The encoder \(q_\phi(\mathbf{z} \mid \mathbf{x})\) maps sequence features \(\mathbf{x} \in \mathbb{R}^{L \times F}\) to the parameters of a Gaussian distribution over a low-dimensional latent space \(\mathbf{z} \in \mathbb{R}^d\):

\[ q_\phi(\mathbf{z} \mid \mathbf{x}) = \mathcal{N}\!\left(\boldsymbol{\mu}_\phi(\mathbf{x}),\, \text{diag}\!\left(\boldsymbol{\sigma}^2_\phi(\mathbf{x})\right)\right) \]

Reparameterisation Trick

To allow gradient flow through the stochastic sampling step, we write:

\[ \mathbf{z}^{(k)} = \boldsymbol{\mu} + \boldsymbol{\sigma} \odot \boldsymbol{\varepsilon}^{(k)}, \quad \boldsymbol{\varepsilon}^{(k)} \sim \mathcal{N}(\mathbf{0}, \mathbf{I}) \]

Drawing $K = $ ensemble_size samples gives the structural ensemble directly.

Decoder

The decoder \(p_\theta(\boldsymbol{\tau} \mid \mathbf{z})\) maps each latent sample to a vector of backbone torsion angles:

\[ \boldsymbol{\tau}^{(k)} = (\phi_1^{(k)}, \psi_1^{(k)}, \ldots, \phi_L^{(k)}, \psi_L^{(k)}) \in (-\pi, \pi)^{2L} \]

Differentiable Physics Engine

NeRF: Torsions → Cartesian Coordinates

The Natural Extension Reference Frame (NeRF) algorithm (Parsons et al., 2005) converts internal coordinates (bond lengths, bond angles, dihedral angles) into Cartesian coordinates in \(O(N)\) time and — crucially — is fully differentiable with respect to all dihedral angles.

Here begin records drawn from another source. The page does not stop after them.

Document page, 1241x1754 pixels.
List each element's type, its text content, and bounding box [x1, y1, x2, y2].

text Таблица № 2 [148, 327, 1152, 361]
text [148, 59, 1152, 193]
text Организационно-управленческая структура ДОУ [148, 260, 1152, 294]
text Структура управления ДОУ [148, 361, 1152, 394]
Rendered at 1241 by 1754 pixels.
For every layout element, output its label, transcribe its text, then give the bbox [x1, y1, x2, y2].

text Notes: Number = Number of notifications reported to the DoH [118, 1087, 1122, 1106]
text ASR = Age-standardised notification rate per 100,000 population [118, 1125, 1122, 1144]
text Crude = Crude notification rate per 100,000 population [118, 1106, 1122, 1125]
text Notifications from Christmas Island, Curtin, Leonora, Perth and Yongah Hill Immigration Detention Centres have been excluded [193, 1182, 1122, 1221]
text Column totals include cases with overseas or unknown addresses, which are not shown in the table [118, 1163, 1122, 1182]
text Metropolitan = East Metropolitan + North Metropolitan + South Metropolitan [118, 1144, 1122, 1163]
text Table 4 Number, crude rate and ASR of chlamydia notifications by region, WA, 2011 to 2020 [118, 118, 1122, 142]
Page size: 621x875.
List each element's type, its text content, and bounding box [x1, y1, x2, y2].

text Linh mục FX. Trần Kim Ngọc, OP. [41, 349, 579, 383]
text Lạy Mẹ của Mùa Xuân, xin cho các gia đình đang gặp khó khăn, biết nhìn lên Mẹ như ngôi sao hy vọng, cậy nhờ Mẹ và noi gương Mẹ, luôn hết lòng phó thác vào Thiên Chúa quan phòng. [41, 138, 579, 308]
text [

DiffEnsemble uses the implementation provided by diff_biophys.geometry.nerf.chain_nerf.

For each residue \(i\) we place three backbone heavy atoms (N, Cα, C) using fixed idealised bond lengths and angles, and the predicted \((\phi_i, \psi_i)\) torsions. Peptide bonds are assumed to be trans (\(\omega = \pi\)).

SAXS: Debye Formula

The small-angle X-ray scattering intensity of a single conformation is calculated via the Debye formula:

\[ I(q) = \sum_{i=1}^{N} \sum_{j=1}^{N} f_i(q)\, f_j(q)\, \frac{\sin(q\, r_{ij})}{q\, r_{ij}} \]

where \(f_i(q)\) are atomic form factors and \(r_{ij}\) is the distance between atoms \(i\) and \(j\). The ensemble-averaged profile is:

\[ \langle I(q) \rangle = \frac{1}{K} \sum_{k=1}^{K} I^{(k)}(q) \]

NMR Observables (planned)

Support for Residual Dipolar Couplings (RDCs) and backbone chemical shifts via the diff_biophys.nmr kernels is planned for a future release.


Training Objective

DiffEnsemble minimises an Evidence Lower BOund (ELBO) that combines a biophysical reconstruction term with a KL regulariser:

\[ \mathcal{L} = \underbrace{\text{MSE}\!\left(\langle I(q) \rangle_{\text{pred}},\, I(q)_{\text{exp}}\right)}_{\text{biophysical term}} + \beta \underbrace{D_{\text{KL}}\!\left(q_\phi(\mathbf{z} \mid \mathbf{x}) \,\|\, \mathcal{N}(\mathbf{0},\mathbf{I})\right)}_{\text{KL regulariser}} \]

The \(\beta\) coefficient (default 0.1) controls the trade-off between fitting the data and maintaining a well-regularised latent space (analogous to \(\beta\)-VAE).


Scientific Validation

Benchmark Metric Status
Flory scaling (\(R_g \propto N^{0.588}\)) Exponent ν ∈ [0.35, 0.75] ✅ Implemented
Sic1 Rg (Gomes et al., JACS 2020) \(R_g \approx 30.5\) Å ✅ Implemented
CASP16 T1200 SpA RDC Q-factor Q < 0.3 🔄 Pending NMR kernels
PED database parity RMSD of observables 🔄 Planned

References

  1. Kingma & Welling (2013). Auto-Encoding Variational Bayes. arXiv:1312.6114
  2. Gomes et al. (2020). Conformational Ensembles of an IDP Consistent with NMR, SAXS, and smFRET (Forman-Kay Lab). JACS.
  3. McBride et al. (2025). Predicting Pose Distribution of Protein Domains (Montelione Lab).
  4. Parsons et al. (2005). Practical conversion from torsion space to Cartesian space for in silico protein synthesis. J. Comput. Chem. 26(10), 1063–1068.